It has been a mild Winter here this year. As for cycling, I had gotten off to a great year of getting miles in. In fact, my best January ever. We had a hint of Spring most of the year. Then it hit… a COLD snap that I wasn’t expecting nor desiring. It had felt so good all year until we had a blast of winter. I pushed through some of the cold and stayed on the bicycle. I also ended up sick for about 3 weeks or so and the cough still lingers.
I stood outside just as the sun was beginning to rise Saturday morning. The noise that filled the air was music to my ears and brought a smile upon my face as I stood there sipping on my coffee. I couldn’t help but be reminded of Matthew 6:26.
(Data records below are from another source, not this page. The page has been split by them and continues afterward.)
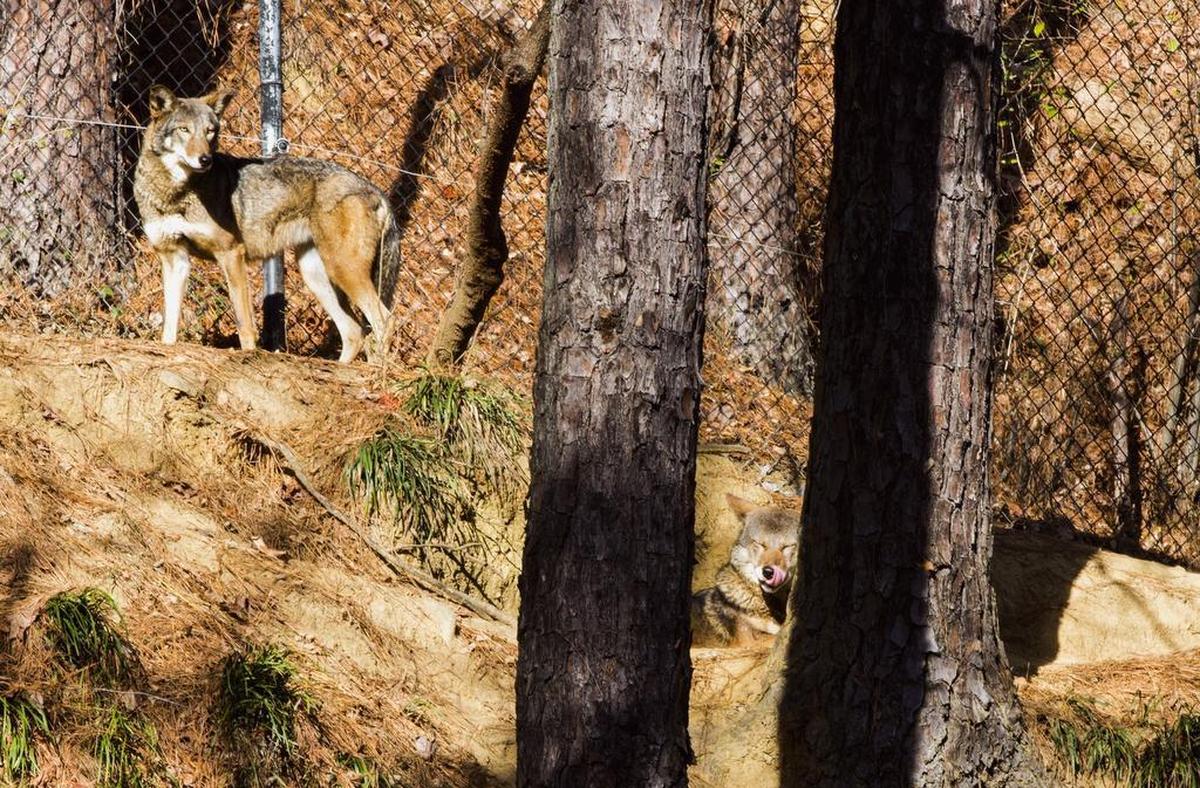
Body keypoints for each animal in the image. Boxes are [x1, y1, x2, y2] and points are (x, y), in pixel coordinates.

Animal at [133, 85, 401, 362]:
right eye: (184, 129)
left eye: (210, 131)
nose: (205, 159)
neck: (176, 194)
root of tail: (375, 190)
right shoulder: (174, 258)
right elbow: (169, 328)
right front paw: (165, 353)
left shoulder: (231, 254)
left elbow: (245, 325)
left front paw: (248, 357)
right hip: (316, 275)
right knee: (354, 332)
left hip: (342, 269)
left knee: (384, 321)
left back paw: (376, 370)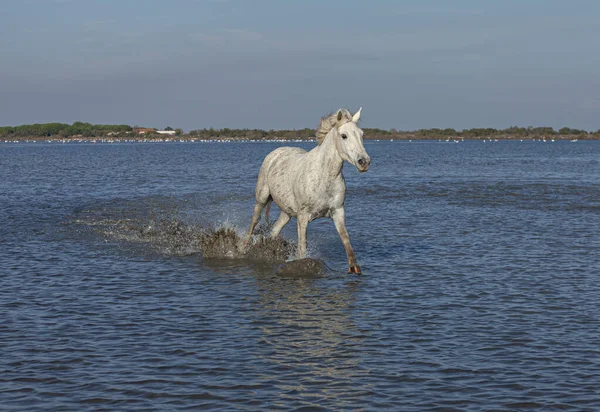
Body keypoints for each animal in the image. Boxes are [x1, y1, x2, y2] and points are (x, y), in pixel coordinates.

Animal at [245, 108, 370, 274]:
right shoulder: (303, 217)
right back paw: (244, 248)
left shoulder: (338, 211)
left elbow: (345, 239)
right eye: (344, 135)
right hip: (262, 198)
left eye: (361, 134)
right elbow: (302, 245)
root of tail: (276, 152)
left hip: (287, 212)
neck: (324, 176)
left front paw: (354, 267)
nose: (364, 162)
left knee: (275, 230)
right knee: (254, 221)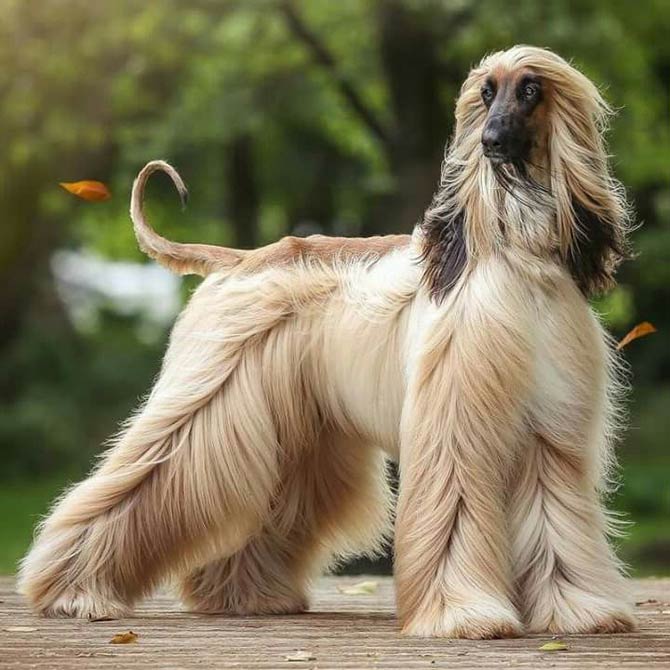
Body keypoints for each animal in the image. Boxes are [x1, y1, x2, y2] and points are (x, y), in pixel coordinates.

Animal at [17, 44, 636, 644]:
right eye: (486, 93)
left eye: (530, 90)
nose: (489, 142)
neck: (515, 254)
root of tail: (238, 259)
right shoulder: (455, 421)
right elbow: (455, 512)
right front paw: (462, 615)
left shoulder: (550, 429)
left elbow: (558, 519)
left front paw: (577, 609)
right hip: (211, 404)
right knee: (141, 480)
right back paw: (71, 591)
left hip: (296, 431)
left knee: (271, 504)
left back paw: (243, 596)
Look at the birds, free and unfettered, not tied down to a job description, careless in the care of God. And you count far more to him than birds. (The Message).
My body was getting accustomed to the mild temperatures this winter just to be shocked by the normal temperatures of winter – I considered my own life as I listened this morning.
Seasons come and go. The good, the bad, the ugly, the pretty, the unwanted, the challenges, the miracles, the blessings, the growth, and death are all a part of life. None of it should ever really catch us off guard. But for some reason it does and we experience a various array of emotions in response to the circumstance. We get comfortable in our seasons. And when the turbulence in the atmosphere occurs at the change of a season we run, hide, and seek shelter from the approaching storm.
Earlier this week I saw on Facebook that my wife stated, “Why does life have to be so hard?” Yes, we are in the midst of a tough season in life. Doctor visits, dentists, car wreck, 3 cars that have broken down (make that 4 since I started writing this), bills, etc. Yet, I sit here and consider the good health, the miracle of no injury in that totaled Honda… there is good in the midst of the tough season we walk through. Even as I held my youngest daughter the other night as she was sick and sleeping – I cherished the moment.
I know holding her won’t always be an option when she is sick. She will grow out of kindergarten, go to elementary school, high school, college, and eventually get married… That’s what the others have done. With each changing of the season they grow up. They experience new normals in life and they too will grow from the changing of seasons. I know she was comforted as I held her and I found much joy in the moment.
I can’t help but think God feels much the same way when we relax and surrender to His loving arms and let Him hold us when we are going through a tough time. No, I didn’t do anything to heal my daughter. I prayed over her, held her, and was there with her as she went through that moment of sickness. Some times God intervenes in our lives and provides the miraculous for His purposes in our lives. Other times I think He sits with us as I did my daughter and comforts us through the situation.
Wherever you find yourself today. Remember, just as the birds of the air: don’t sow, reap, or gather into barns… our heavenly Father feeds them and takes care of them. This Spring take a moment to sit quietly by yourself and listen to the birds of the air and let Him speak to you.
How much more will he take care of you and I?